18:43 | Lien permanent | Commentaires (12) | Tags : gargouilles, décors atypiques de façades, ornementation insolite, monstres, dragons, baroque, architecture insolite, douarnenez, le blanc, étangs de la brenne | Imprimer
Commentaires
Outre les mascarons, ce mur de maison de la rue Villebois-Mareuil du Blanc (Indre), avec son appareillage cloisonné et ses piédroits harpés de pierres généreusement bosselées me fait penser à certains morceaux de bidoches un peu secs qui deviennent grisâtres et tous ridulés quand on les passe à la poêle, lassant dégorger ne flotte visqueuse. Mauvaise viande qu'on appelait du baby-boeuf dans les années soixante-dix.
Écrit par : Sganarelle Leporellovitch Burlador | 21/08/2021
Justement, sur cette façade de la maison de la bourgade de Le Blanc, il n'y a pas de mascarons à proprement parler. Sur celle de Cholet, si.
Écrit par : Le sciapode | 21/08/2021
"Généreusement" bosselées... Moi, j'aurais mis "outrageusement" bosselées, oui...
Écrit par : Le sciapode | 22/08/2021
Doit-on en déduire que le Sciapode n'est autre que la dernière incarnation de Don Juan ?
Écrit par : Herlock Sholmes | 24/08/2021
Je me doutais bien qu'il y aurait quelque petit malin pour ouvrir ce genre de blaguette. Demandez donc au dit Sganarelle où il a bien pu voir un Dom Juan.
Écrit par : Le sciapode | 24/08/2021
Le Sciapode, ce serait plutôt la statue du Commandeur…
Écrit par : Atarte | 25/08/2021
Le Sciapode, ce serait plutôt la statue du Commandeur…
Écrit par : Atarte | 25/08/2021
Tiens, cela me fait penser à quelques-unes des décorations de la façade de la petite maison bizarre du 43, rue Bénard, Paris XIVe. Je ne sais trop pourquoi car cela n'y ressemble que moyennement, mais bon....
Écrit par : Isabelle Molitor | 21/08/2021
Non, vous avez raison M'dame Molle-y-tord. Je l'avais oubliée celle-ci. Elle peut pourtant y être associée par le côté primesautier et gentiment grotesque de ses décors. Je vais lui consacrer une petite note en supplément à celle ci-dessus.
Mais comment se fait-il que vous la connaissiez, cette maison, qui est tout de même située dans une rue peu fréquentée du XIVe ardt...? Serait-ce que M. Régis Gayraud, avec qui je la découvris en avril dernier vous connaîtrait et aurait cafardé?

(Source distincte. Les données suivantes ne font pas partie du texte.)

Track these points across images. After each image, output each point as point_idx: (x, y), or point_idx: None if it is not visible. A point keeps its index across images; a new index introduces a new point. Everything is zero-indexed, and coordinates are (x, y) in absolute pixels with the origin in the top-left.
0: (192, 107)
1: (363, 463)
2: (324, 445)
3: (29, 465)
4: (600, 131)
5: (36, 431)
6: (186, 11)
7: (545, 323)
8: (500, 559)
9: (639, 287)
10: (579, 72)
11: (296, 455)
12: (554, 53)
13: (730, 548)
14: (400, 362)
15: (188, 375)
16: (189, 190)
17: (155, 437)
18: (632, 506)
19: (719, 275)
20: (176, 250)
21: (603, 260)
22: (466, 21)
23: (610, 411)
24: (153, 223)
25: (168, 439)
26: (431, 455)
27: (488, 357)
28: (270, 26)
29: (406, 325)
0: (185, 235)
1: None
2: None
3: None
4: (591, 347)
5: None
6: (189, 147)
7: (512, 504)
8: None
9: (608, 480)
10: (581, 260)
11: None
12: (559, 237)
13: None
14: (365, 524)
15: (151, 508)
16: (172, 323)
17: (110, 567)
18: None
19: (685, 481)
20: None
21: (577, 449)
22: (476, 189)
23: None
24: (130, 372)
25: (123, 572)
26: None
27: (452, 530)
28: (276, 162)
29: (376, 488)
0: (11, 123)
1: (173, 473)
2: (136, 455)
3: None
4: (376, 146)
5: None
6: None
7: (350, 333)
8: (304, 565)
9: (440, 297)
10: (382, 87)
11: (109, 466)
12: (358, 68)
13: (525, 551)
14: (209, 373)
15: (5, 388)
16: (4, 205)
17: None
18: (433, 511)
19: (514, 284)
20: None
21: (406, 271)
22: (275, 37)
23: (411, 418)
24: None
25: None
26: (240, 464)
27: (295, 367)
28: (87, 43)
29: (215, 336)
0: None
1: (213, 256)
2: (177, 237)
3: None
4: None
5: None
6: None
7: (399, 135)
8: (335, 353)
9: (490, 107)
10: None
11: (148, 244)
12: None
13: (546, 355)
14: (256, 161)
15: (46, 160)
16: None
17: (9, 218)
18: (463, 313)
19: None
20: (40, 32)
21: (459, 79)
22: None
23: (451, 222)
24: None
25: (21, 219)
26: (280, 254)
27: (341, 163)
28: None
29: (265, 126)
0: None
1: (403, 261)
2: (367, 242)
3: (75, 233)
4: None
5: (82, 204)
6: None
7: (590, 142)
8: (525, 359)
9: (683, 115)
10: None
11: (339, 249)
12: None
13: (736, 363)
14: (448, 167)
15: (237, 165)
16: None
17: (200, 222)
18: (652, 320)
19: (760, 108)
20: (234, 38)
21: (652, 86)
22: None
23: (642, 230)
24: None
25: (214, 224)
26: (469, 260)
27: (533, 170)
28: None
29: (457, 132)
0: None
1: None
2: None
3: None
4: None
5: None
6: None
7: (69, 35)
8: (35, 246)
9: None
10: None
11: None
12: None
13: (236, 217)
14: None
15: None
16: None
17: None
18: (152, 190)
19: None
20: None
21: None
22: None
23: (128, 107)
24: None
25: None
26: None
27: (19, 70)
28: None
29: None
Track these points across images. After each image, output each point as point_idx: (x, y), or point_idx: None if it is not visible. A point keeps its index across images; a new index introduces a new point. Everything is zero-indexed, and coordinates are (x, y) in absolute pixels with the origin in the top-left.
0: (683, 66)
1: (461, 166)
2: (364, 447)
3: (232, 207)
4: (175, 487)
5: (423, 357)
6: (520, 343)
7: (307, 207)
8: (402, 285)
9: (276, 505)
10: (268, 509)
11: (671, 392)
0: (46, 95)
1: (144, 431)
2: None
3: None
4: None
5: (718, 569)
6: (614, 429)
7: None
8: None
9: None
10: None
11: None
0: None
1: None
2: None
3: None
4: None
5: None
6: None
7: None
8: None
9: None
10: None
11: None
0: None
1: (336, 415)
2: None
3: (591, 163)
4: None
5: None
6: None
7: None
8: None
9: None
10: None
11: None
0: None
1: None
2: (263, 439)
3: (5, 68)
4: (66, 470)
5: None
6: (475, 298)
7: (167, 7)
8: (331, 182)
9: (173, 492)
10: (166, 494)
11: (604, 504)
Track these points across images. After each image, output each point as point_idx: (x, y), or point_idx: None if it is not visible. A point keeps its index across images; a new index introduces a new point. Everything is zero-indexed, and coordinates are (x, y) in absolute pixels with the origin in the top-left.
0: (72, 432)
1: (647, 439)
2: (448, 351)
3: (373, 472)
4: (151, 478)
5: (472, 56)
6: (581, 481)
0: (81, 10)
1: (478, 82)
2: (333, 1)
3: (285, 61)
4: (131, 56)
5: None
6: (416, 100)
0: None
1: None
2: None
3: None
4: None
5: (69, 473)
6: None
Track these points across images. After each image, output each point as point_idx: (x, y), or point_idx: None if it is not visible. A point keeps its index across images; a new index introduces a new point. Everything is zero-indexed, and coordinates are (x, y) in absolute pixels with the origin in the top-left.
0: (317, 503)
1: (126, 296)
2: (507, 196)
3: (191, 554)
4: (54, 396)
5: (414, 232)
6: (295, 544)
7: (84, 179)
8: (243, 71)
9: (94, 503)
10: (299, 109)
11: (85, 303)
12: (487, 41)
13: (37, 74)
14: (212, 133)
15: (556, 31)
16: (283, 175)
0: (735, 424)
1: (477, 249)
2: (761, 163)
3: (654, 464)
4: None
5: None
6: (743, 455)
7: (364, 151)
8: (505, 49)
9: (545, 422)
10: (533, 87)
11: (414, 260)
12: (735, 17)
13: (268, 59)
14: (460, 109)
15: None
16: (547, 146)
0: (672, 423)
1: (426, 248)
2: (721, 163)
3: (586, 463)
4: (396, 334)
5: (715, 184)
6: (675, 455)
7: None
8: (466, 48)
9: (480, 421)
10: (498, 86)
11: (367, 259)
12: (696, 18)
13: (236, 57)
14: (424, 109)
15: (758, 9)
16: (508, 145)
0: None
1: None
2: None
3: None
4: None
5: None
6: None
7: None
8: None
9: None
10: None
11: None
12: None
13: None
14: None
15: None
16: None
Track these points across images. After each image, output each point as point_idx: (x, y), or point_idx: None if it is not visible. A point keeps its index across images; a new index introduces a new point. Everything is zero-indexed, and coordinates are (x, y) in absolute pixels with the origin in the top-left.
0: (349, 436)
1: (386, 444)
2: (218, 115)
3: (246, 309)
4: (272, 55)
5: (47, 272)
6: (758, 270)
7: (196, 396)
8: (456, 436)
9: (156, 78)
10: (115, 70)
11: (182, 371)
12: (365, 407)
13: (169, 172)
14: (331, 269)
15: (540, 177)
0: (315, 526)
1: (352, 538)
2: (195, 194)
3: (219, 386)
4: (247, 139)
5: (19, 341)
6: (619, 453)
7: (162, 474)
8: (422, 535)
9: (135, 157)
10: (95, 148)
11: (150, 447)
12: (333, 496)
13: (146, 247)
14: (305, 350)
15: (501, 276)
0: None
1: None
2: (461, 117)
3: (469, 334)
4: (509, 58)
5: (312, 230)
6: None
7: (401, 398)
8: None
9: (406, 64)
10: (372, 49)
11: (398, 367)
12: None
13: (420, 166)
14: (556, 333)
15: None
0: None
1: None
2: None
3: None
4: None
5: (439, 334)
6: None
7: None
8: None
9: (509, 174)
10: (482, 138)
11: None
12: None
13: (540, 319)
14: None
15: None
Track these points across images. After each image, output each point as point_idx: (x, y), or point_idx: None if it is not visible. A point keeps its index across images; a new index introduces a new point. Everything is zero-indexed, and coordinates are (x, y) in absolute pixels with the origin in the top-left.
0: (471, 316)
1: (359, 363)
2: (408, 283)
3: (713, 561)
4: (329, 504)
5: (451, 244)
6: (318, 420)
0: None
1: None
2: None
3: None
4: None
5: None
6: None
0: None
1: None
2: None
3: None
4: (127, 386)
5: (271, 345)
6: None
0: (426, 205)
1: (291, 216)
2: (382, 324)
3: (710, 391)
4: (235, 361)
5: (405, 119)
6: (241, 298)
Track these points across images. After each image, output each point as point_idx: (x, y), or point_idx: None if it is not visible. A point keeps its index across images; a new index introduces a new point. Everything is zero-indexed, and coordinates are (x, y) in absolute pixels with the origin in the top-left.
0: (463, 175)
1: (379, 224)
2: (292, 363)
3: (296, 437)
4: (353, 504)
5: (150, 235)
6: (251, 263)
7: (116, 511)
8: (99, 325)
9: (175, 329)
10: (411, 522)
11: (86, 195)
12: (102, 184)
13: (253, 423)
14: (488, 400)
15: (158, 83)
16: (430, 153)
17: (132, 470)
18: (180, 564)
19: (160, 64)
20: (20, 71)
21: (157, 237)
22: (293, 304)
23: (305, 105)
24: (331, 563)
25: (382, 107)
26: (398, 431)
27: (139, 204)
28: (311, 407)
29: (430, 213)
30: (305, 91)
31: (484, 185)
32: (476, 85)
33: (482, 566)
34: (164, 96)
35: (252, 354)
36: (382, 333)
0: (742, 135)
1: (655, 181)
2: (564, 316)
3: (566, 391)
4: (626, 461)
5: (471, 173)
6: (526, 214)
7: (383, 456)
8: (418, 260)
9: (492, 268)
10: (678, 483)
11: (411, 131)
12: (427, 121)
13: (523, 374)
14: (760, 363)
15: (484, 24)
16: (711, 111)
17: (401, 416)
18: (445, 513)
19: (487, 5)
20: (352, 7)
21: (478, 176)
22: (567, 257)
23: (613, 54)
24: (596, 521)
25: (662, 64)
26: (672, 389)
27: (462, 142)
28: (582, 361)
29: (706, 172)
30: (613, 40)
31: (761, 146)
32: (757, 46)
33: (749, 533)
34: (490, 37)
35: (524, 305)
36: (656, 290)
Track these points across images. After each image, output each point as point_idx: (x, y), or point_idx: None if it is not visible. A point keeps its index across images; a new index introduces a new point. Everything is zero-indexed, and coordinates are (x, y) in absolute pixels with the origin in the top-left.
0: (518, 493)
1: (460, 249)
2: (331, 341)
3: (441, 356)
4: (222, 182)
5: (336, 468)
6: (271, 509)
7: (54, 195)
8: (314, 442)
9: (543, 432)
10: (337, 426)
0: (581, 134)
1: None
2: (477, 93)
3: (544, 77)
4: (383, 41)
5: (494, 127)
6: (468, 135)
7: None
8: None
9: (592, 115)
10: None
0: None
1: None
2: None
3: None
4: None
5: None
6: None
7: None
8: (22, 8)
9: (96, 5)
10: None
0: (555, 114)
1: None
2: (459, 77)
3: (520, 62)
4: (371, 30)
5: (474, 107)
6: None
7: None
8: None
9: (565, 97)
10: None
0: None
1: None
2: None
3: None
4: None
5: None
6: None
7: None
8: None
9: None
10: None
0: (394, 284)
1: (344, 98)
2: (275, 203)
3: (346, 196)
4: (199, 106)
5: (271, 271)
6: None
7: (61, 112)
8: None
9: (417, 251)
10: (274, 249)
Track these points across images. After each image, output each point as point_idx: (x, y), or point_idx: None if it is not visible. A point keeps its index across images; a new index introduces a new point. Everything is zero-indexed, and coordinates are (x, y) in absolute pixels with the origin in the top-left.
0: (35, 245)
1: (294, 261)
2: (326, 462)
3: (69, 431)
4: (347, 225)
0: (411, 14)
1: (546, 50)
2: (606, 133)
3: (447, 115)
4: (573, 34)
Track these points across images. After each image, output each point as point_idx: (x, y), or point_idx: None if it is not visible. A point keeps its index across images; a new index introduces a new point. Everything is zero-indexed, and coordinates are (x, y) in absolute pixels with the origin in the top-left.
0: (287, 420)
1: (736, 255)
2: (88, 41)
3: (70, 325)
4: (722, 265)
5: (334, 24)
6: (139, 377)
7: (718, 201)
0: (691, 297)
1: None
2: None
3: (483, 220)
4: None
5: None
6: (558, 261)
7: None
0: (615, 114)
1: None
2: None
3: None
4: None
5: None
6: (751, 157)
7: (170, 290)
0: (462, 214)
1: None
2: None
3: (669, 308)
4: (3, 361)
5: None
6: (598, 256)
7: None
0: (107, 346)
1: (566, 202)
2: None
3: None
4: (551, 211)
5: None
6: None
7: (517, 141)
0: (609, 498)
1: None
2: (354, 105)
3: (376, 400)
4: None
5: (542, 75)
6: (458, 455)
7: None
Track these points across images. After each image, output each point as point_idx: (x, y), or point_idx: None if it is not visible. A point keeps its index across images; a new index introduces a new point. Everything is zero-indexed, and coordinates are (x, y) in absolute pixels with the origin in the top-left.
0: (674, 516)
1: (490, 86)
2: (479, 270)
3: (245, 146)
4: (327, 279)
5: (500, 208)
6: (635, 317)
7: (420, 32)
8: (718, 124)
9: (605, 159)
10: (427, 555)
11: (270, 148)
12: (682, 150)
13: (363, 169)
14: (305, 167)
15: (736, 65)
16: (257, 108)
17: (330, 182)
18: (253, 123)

Écrit par : Le sciapode | 22/08/2021
Pour la troisième maison, je trouve que les créatures de droite et de gauche ressemblent plutôt à des griffons.
Écrit par : Wood | 22/08/2021
Merci de votre précision. Vous avez raison, je suis allé un peu vite. J'ai donc amendé ma note en tenant compte de cette correction.
Écrit par : Le sciapode | 22/08/2021
Et oui, ce n’est sans doute pas 1210, car à cette époque les chiffres arabes n’étaient encore que très rarement employés.